|M.Sc Student||Sela Guy|
|Subject||Exploiting the Free-Form Deformation Function as a Geometric|
|Department||Department of Computer Science||Supervisor||PROF. Gershon Elber|
Free Form Deformations (FFDs) are highly versatile tools, used mainly in the field of physical modeling, but also in animation, 2D and 3D registration, etc. FFDs deform one spatial domain into another, allowing deformation of objects embedded in the original volume. In this work, we demonstrate the versatility of FFDs by exploring two new applications. The first application uses FFDs in order to simulate a general soft tissue incision process. The FFDs are encoded with results of an off-line Finite Element (FE) incision simulation, emulating the response of tissue under incision, over time and in a canonical setting.

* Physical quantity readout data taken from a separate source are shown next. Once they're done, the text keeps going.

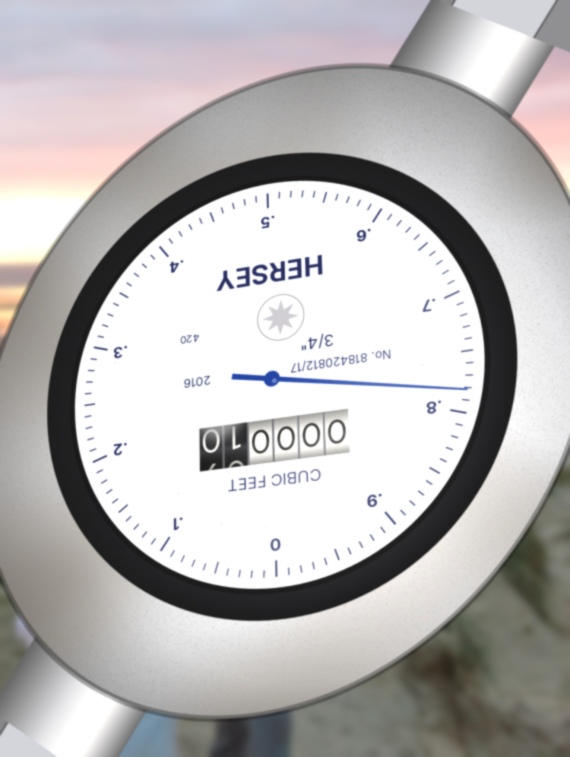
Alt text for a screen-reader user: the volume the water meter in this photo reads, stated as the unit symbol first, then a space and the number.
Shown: ft³ 9.78
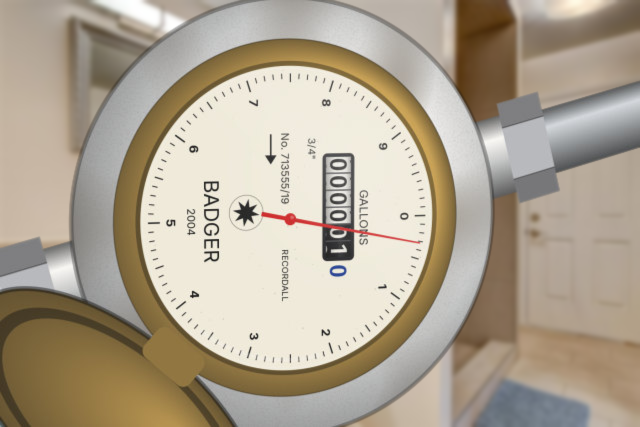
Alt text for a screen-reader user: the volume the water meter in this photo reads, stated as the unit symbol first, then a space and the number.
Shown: gal 10.3
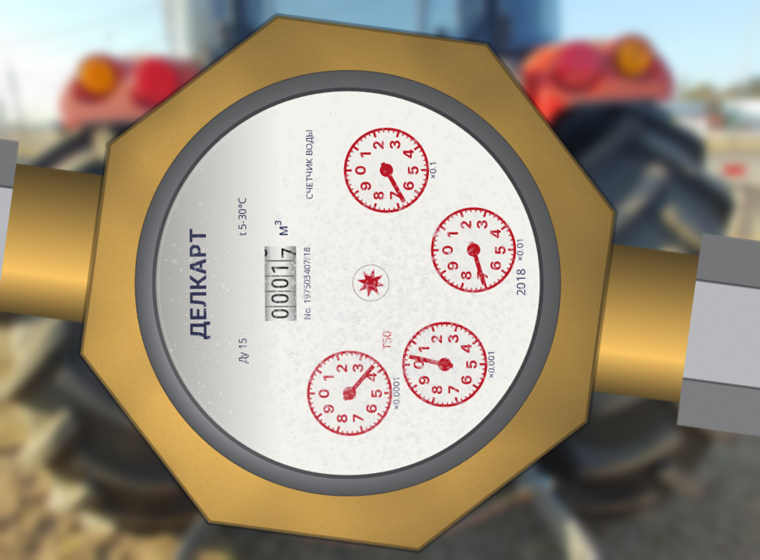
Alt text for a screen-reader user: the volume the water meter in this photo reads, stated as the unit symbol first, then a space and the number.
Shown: m³ 16.6703
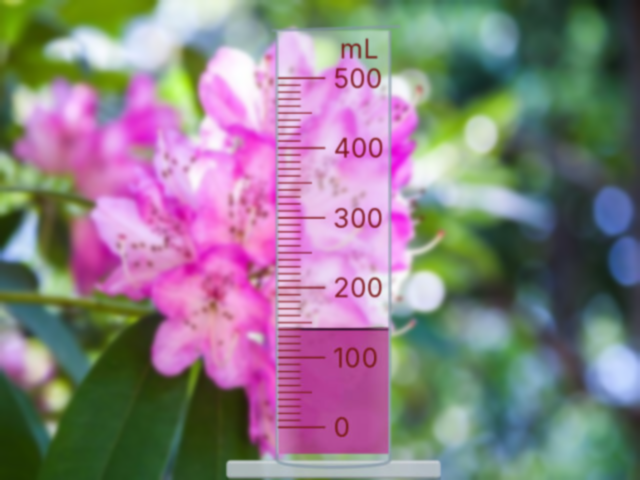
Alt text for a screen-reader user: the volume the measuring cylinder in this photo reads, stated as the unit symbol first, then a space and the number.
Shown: mL 140
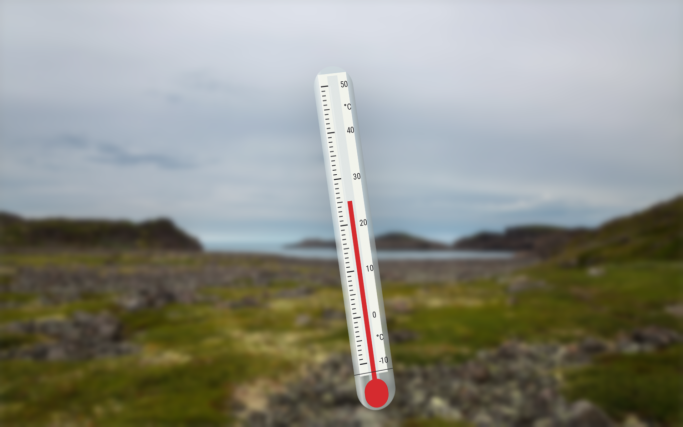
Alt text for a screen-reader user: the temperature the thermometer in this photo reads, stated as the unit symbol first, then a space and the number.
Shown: °C 25
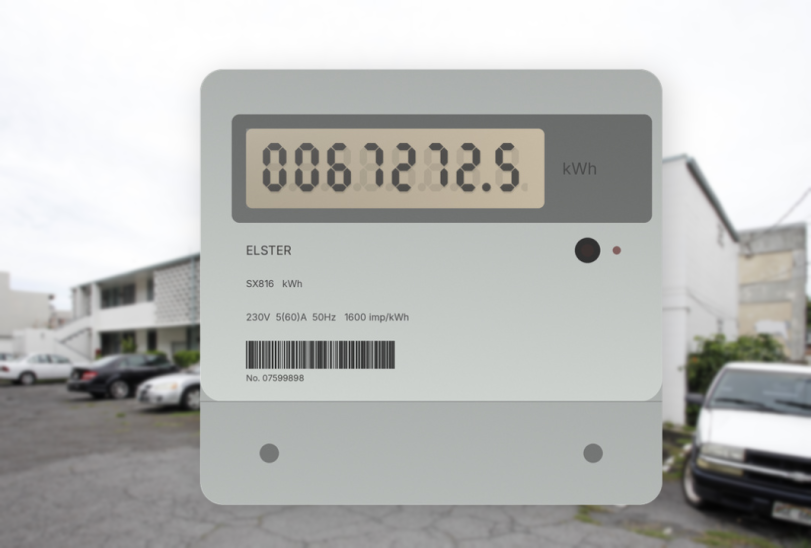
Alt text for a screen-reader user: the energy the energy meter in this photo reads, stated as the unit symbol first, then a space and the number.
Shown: kWh 67272.5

In order to achieve the desired effect, this work uses an existing modeling tool, a deformation function that is a variant of FFD, called Discontinuous Free Form Deformation (DFFD). DFFD is able to introduce discontinuities into the deformed domain by inserting multiple knots into the B-spline knot vector. This discontinuity becomes the cut in the 3D model. At each time step, the volume around the active end of the scalpel path is mapped to the canonical volume in which the simulation was conducted, the deformation is applied, and
the deformed geometry in the canonical volume is mapped back to the Euclidean domain. This mapping allows us to use a single off-line FE simulation, conducted on a volumetric model inside a canonical domain, for simulating general incision paths.

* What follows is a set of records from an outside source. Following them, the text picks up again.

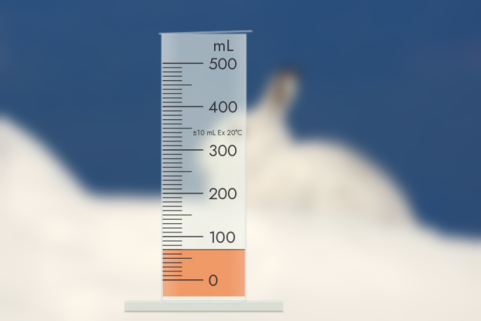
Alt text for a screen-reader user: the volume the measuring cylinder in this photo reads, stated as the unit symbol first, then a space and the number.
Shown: mL 70
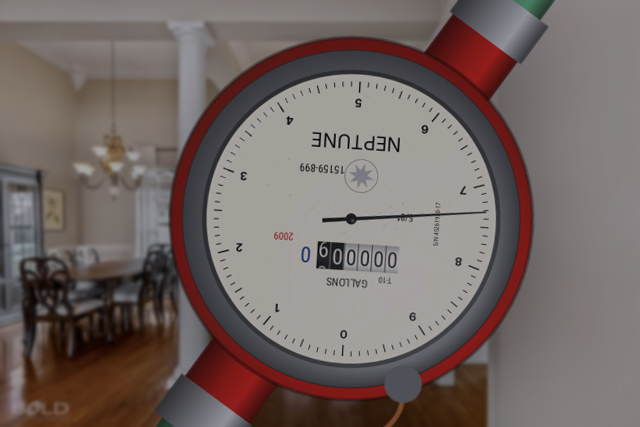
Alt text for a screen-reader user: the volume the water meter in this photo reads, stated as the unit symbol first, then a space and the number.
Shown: gal 87.3
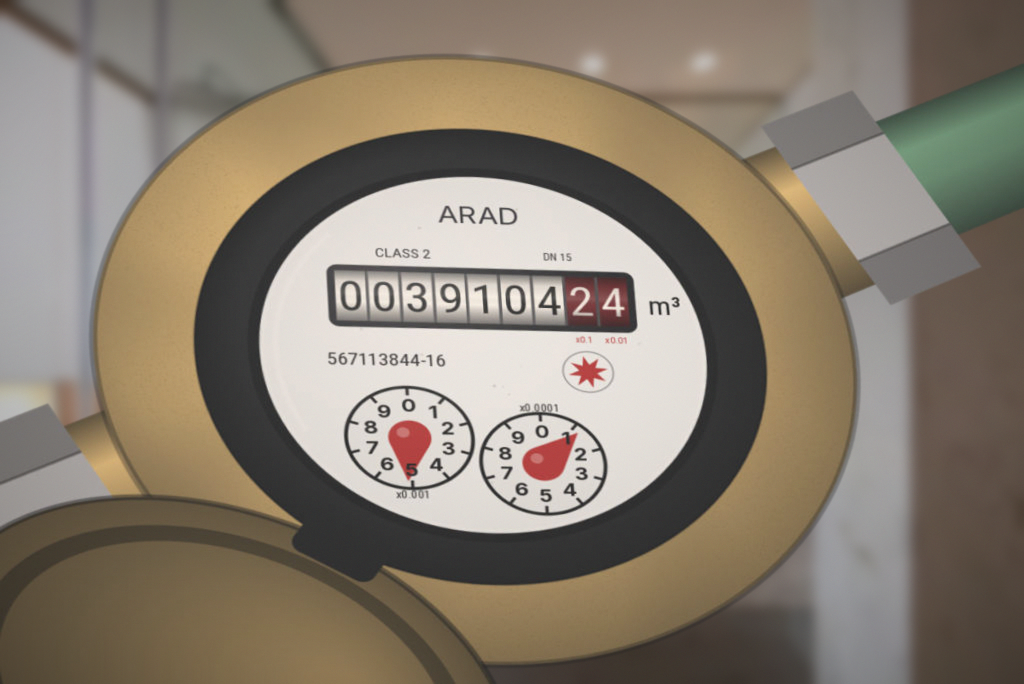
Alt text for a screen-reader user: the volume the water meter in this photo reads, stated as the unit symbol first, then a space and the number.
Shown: m³ 39104.2451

The second application uses FFDs for artistically oriented modeling, trying to mimic
works of artists such as Shigeo Fukuda and Markus Raetz. Here, two input models are combined to create one synergetic model that resembles the first input model from one viewing direction, and the second input model from a different, orthogonal to the first, viewing direction. In order to accomplish this, we use a two-dimensional FFD that is calculated by solving a surface fairing problem, using a Lagrange operator. The optimization problem maps one model’s silhouette into the other’s, and uses the surface thin plate (or bending) energy functional as the optimization functional.
For each of the two applications, we provide examples and discuss possible future extensions.